Long off-limits to American travelers, this colorful and fascinating travel feature takes you on an adventurous road journey throughout Cuba, the largest island in the Caribbean. Havana, its capital, is the most beautiful and beguiling of Caribbean cities. This 17th century fort guards the harbor entry to Havana. Winston Churchill, approaching Havana by sea in 1895 wrote that he felt "delirious - as if I had sailed with Long John Silver and first gazed on Treasure Island. Here was a place where anything might happen. A place where something would certainly happen." The fortress protecting the city overlooks Old Havana.
Old Havana, Habana Vieja, has some of the best Spanish colonial architecture in the Americas. This is the pocketsize La Real Fuerza Castle, finished in 1582. Its walls are 20 feet thick and 30 feet high. It's the oldest of the four forts that guarded the New World's most precious harbor.
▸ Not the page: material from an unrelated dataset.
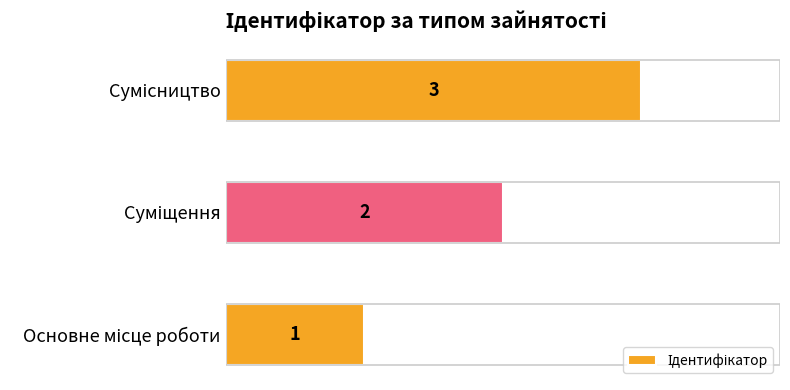

What is the greatest value displayed?

3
Spanish galleons, heavy with South American silver and gold, provisioned here before making their run to Europe.
The most important plaza in Habana Vieja, and the oldest - originally laid out in 1519 - is Plaza de Armas. The Plaza de Armas is ringed by some great old Spanish colonial architecture, like the Palace of the Governors. Spain's harsh rule was enforced from here. Arched colonnades rise to all sides, festooned with vines and bougainvillea.
The hearts of Americans that come to Cuba can't help but be warmed by the sight of so many old American classic cars. Dodges, Chevy's, and Chryslers. It's a rolling museum of romantic American escapism. With the Revolution, all U.S. car imports came to a screeching halt in 1960, thus ensuring a rusting metallic time capsule of Americana. Most are in pretty bad shape, puffing along the avenues, some now covered with of house paint, the only paint available. A typical scene in the narrow streets of Old Havana are people standing around happily talking away, with a grand, yet dying old American classic languishing nearby.
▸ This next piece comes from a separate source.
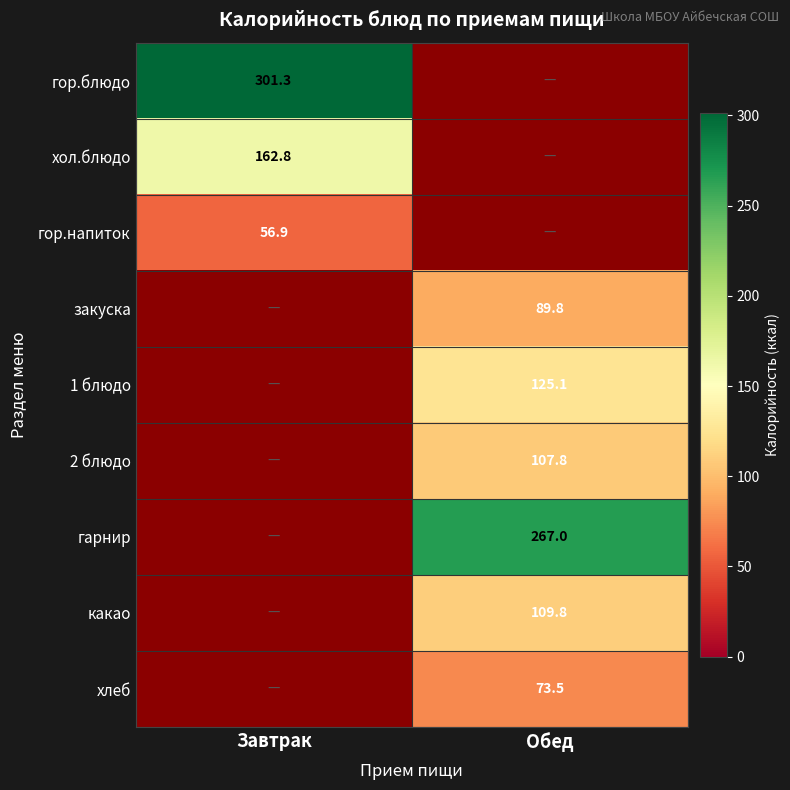

The гор.напиток series shows 56.9 at Завтрак. True or false?

True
One of the best things to do in Cuba is find one of these classic cars and hire its owner to take you on a road trip into the Cuban countryside. The freeways are nearly deserted since people have a hard time finding gas and can't afford it anyway. With no real opportunity to use trucks, farmers and ranchers must rely primarily on animal muscle to move their farm products along the edge of the freeway.
Cowboys ride the range next to the almost empty freeway. Teams of bullocks pull man and plow through the banana and sugarcane fields, preparing the soil for a fresh planting. On average, agricultural workers are paid the equivalent of 12 US dollars a month.
Parts of Cuba are absolutely covered with sugarcane fields, and though some of the fields are harvested with heavy machinery, others must be harvested with human sweat. With machete accidents and snakebites, this is one of the most dangerous jobs around.
West of Havana is the Pinar del Rio Province, and the lovely Vinales valley. A Caribbean island version of Yosemite, here is the most spectacular scenery in all Cuba. Pinar del Rio is one of Cuba's poorest regions, but it's also the country's best tobacco-growing area. For more than 400 years, tobacco growers have worked the rich reddish-brown sandy loam, producing the world's finest tobacco wrappers, fillers, and binders. From Pinar del Rio, the leaves are taken to cigar factories, most in Havana. The Partagas factory specializes in full-bodied cigars. It's one of the oldest of the Havana brands, started in 1843. The workers turn out 5 million cigars a year, in dozens of types.
Beautiful mountains and fertile fields surround one of Cuba's oldest cities, Trinidad. Founded in 1514, Trinidad is maintained as a living museum, just as the Spaniards left it in its period of greatest opulence. It's the veritable crowned jewel of Cuba's colonial cities. Trinidad is one of Cuba’s nine UNESCO World Heritage Sites.
On the southern coast of Cuba, facing the Caribbean, are some great beaches, like this one, called Playa Ancon. The dazzling and deep blue Caribbean massages the power-white sand beaches of this area. Locals and foreigners flock to these beaches during their holidays.
Santiago is Cuba’s 2nd largest city, and it is the most Africanized of Cuba's cities. It faces Jamaica and Haiti and has close cultural links to those islands. This port city is also a major industrial center: the distilleries of the original Bacardi rum are here.
This wonderful tour program will also take the viewer to several other locations throughout Cuba, such as: the Bay of Pigs; the beautiful French-influenced city of Cienfuegos;Cuba’s oldest and most intriguing cities, Baracoa;the little visited but fascinating towns of Las Tunas and Holguin; and the UNESCO World Heritage site, the unique city of Camaguey.
The program concludes with a return to Havana to see an even that should not be missed, Carnival in Cuba. An unforgettable program that introduces you to a fresh, thorough, and entertaining view of the island nation of Cuba. The embargo will be lifted soon and Cuba will quickly become the most popular Caribbean destination for millions of Americans each year.